How I discovered this book: got to know the author via Twitter, so took a look at her books, and chose this one.

Genre: Travel memoir, Kenya

A lovely book about the author's two week safari in Kenya.  There is so much fascinating and beautifully written detail about the wildlife and the people she met, but it's more than that; Susie Kelly's love for the country, where she lived when she was a child, shines through.  I felt it was her spiritual home.

She highlights the problems of the area, with particular mention of the Samburu tribe and their desperation to gain financial help from 'rich' Western tourists; this is quite heartrending, though in other ways not so, because she notes how many of the people seem content, and smile a lot, despite having what we would perceive as so little.  She also talks about the injustices towards the people to whom the land belonged, during Colonial days - as a child, of course, she did not see all this. 

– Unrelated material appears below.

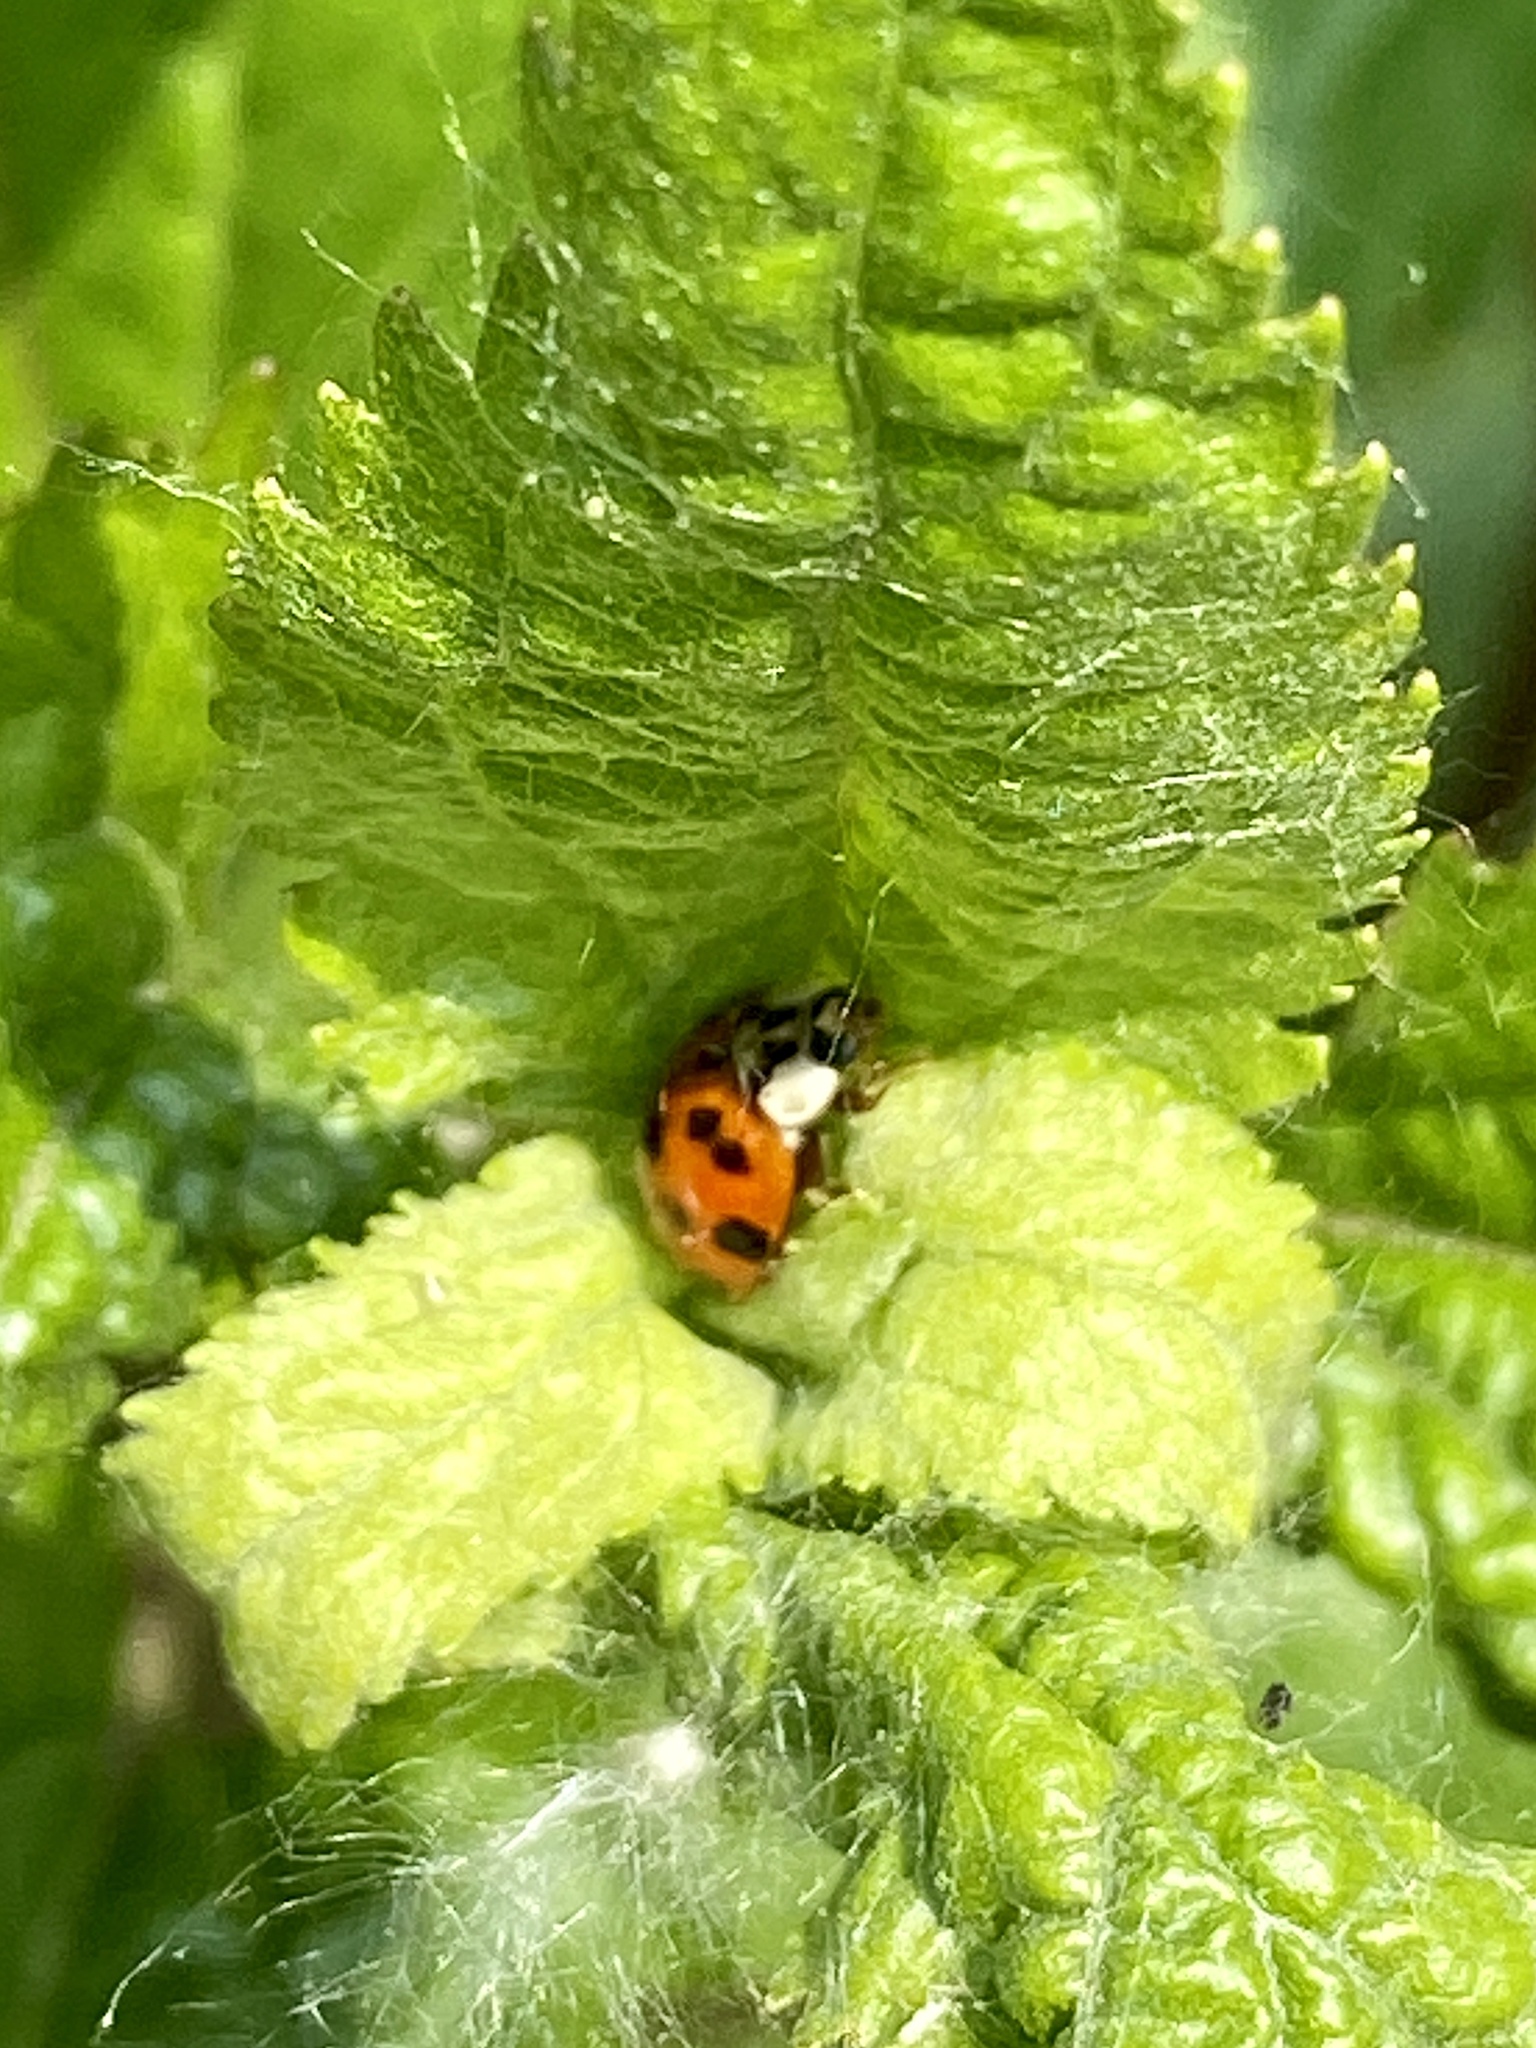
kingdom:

The book was delightfully 'real', too - Ms Kelly bemoans, for instance, the fact that she forgot to pack a bra, which causes her some discomfort and potential embarrassment throughout the trip.  Other aspects I liked: each chapter is headed by an example of the Swahili language.  There are beautiful sepia tinted photos of her guides throughout, and at the end you can look at a slideshow of all the pictures she took while she was there - this is really worth looking at.  At the end, too, she gives links to some of the places she visited that exist only because of donations.  

It's a lovely book - I definitely recommend.